GIVEN MATERIAL:
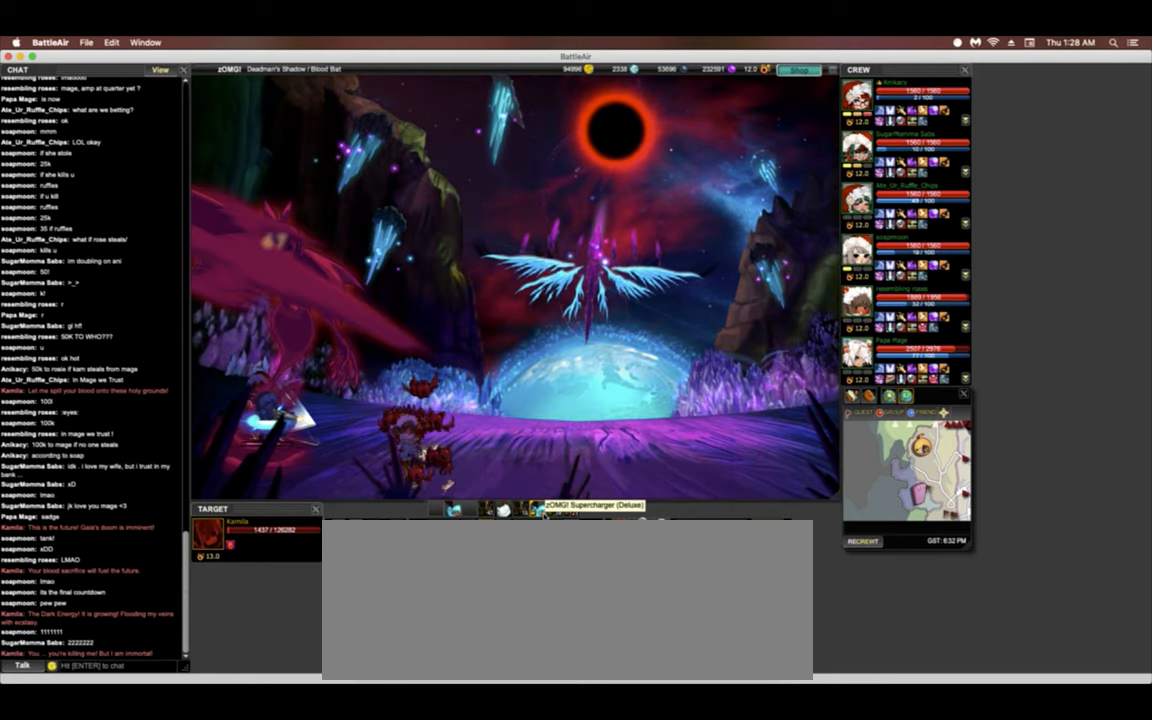
{"keys": [], "events": [[43, "4", "down"], [171, "4", "up"]]}
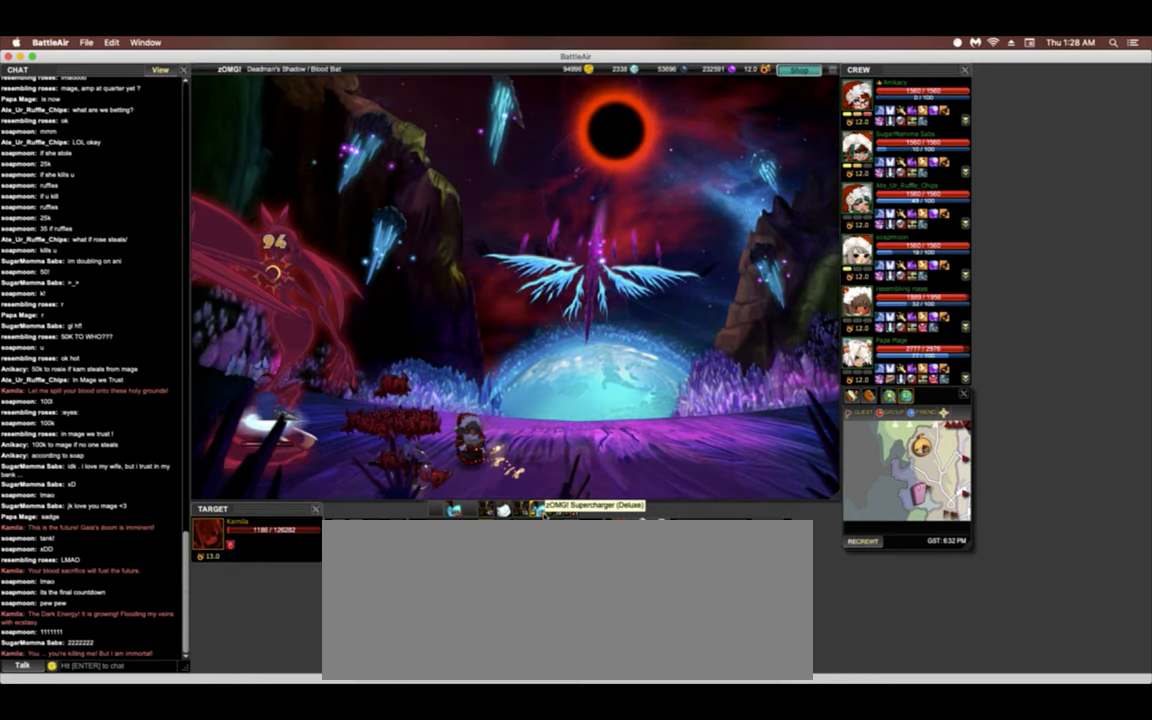
{"keys": ["5"], "events": [[43, "5", "down"]]}
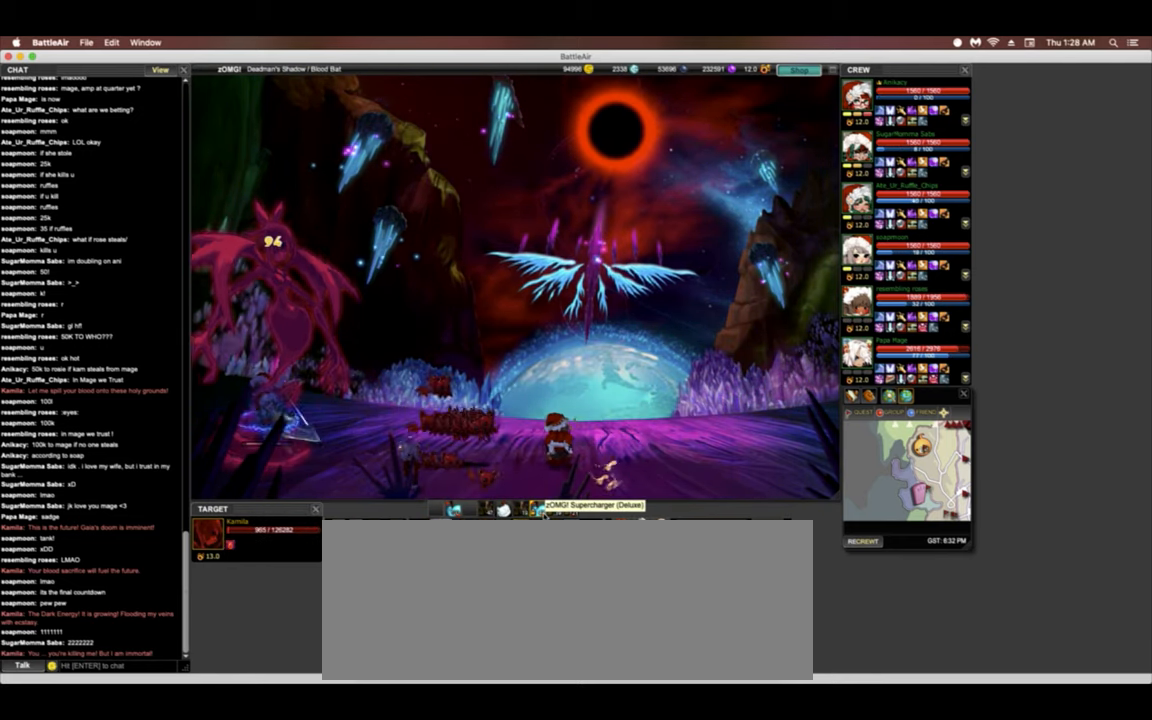
{"keys": ["5"], "events": []}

ASSIGNED TASK:
Make an exact copy of the whole listing, but don't bring over any pictures.

EXERCISE OUTPUT:
{"keys": [], "events": [[43, "4", "down"], [171, "4", "up"]]}
{"keys": ["5"], "events": [[43, "5", "down"]]}
{"keys": ["5"], "events": []}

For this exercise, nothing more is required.